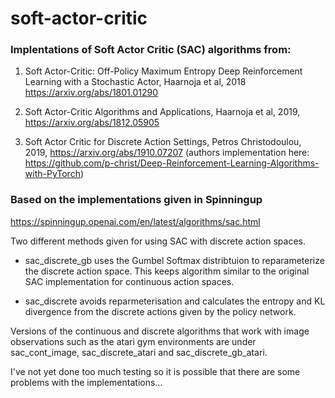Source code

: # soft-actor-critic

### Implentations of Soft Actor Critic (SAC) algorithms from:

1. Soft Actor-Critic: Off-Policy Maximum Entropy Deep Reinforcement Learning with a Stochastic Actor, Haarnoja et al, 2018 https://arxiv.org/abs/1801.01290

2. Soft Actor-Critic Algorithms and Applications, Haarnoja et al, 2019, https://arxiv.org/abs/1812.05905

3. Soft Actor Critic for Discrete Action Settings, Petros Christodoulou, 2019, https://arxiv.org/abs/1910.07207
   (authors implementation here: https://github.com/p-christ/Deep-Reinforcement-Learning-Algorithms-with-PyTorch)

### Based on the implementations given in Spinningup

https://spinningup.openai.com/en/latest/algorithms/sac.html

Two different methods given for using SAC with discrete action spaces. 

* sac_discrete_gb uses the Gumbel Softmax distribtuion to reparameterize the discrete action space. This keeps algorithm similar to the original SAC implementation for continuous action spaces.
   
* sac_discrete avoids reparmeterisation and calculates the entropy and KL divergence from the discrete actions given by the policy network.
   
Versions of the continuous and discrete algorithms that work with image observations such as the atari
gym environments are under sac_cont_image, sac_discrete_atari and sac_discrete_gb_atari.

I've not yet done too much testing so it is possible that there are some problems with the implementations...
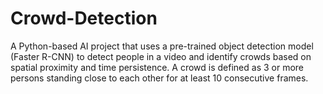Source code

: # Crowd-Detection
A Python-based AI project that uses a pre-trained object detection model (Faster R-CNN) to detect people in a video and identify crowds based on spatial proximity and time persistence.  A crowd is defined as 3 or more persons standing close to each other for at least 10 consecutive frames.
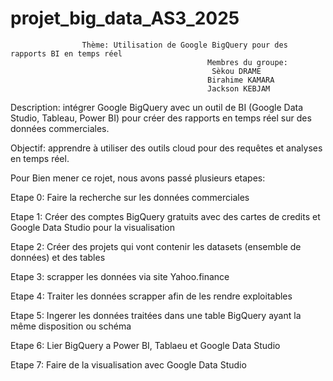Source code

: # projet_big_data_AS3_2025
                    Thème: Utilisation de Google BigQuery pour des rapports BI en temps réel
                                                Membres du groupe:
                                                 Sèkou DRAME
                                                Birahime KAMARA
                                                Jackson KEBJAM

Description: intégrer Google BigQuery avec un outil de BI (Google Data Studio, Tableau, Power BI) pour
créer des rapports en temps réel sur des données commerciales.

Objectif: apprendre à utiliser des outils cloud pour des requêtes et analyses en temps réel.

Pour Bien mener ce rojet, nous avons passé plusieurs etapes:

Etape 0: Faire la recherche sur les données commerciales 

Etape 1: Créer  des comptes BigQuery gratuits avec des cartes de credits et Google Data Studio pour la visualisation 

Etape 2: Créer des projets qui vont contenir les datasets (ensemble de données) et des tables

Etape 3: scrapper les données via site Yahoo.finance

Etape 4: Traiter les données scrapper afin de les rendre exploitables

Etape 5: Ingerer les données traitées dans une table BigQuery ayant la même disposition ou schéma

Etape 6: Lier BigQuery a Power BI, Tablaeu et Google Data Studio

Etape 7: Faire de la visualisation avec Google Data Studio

Work instructions – Swap every "Google Data Studio" in the data for "Looker Studio" and reproduce the rest of the text unchanged, leaving out the pictures.

Finished task –
Source code

: # soft-actor-critic

### Implentations of Soft Actor Critic (SAC) algorithms from:

1. Soft Actor-Critic: Off-Policy Maximum Entropy Deep Reinforcement Learning with a Stochastic Actor, Haarnoja et al, 2018 https://arxiv.org/abs/1801.01290

2. Soft Actor-Critic Algorithms and Applications, Haarnoja et al, 2019, https://arxiv.org/abs/1812.05905

3. Soft Actor Critic for Discrete Action Settings, Petros Christodoulou, 2019, https://arxiv.org/abs/1910.07207
   (authors implementation here: https://github.com/p-christ/Deep-Reinforcement-Learning-Algorithms-with-PyTorch)

### Based on the implementations given in Spinningup

https://spinningup.openai.com/en/latest/algorithms/sac.html

Two different methods given for using SAC with discrete action spaces. 

* sac_discrete_gb uses the Gumbel Softmax distribtuion to reparameterize the discrete action space. This keeps algorithm similar to the original SAC implementation for continuous action spaces.
   
* sac_discrete avoids reparmeterisation and calculates the entropy and KL divergence from the discrete actions given by the policy network.
   
Versions of the continuous and discrete algorithms that work with image observations such as the atari
gym environments are under sac_cont_image, sac_discrete_atari and sac_discrete_gb_atari.

I've not yet done too much testing so it is possible that there are some problems with the implementations...
Source code

: # Crowd-Detection
A Python-based AI project that uses a pre-trained object detection model (Faster R-CNN) to detect people in a video and identify crowds based on spatial proximity and time persistence.  A crowd is defined as 3 or more persons standing close to each other for at least 10 consecutive frames.
Source code

: # projet_big_data_AS3_2025
                    Thème: Utilisation de Google BigQuery pour des rapports BI en temps réel
                                                Membres du groupe:
                                                 Sèkou DRAME
                                                Birahime KAMARA
                                                Jackson KEBJAM

Description: intégrer Google BigQuery avec un outil de BI (Looker Studio, Tableau, Power BI) pour
créer des rapports en temps réel sur des données commerciales.

Objectif: apprendre à utiliser des outils cloud pour des requêtes et analyses en temps réel.

Pour Bien mener ce rojet, nous avons passé plusieurs etapes:

Etape 0: Faire la recherche sur les données commerciales 

Etape 1: Créer  des comptes BigQuery gratuits avec des cartes de credits et Looker Studio pour la visualisation 

Etape 2: Créer des projets qui vont contenir les datasets (ensemble de données) et des tables

Etape 3: scrapper les données via site Yahoo.finance

Etape 4: Traiter les données scrapper afin de les rendre exploitables

Etape 5: Ingerer les données traitées dans une table BigQuery ayant la même disposition ou schéma

Etape 6: Lier BigQuery a Power BI, Tablaeu et Looker Studio

Etape 7: Faire de la visualisation avec Looker Studio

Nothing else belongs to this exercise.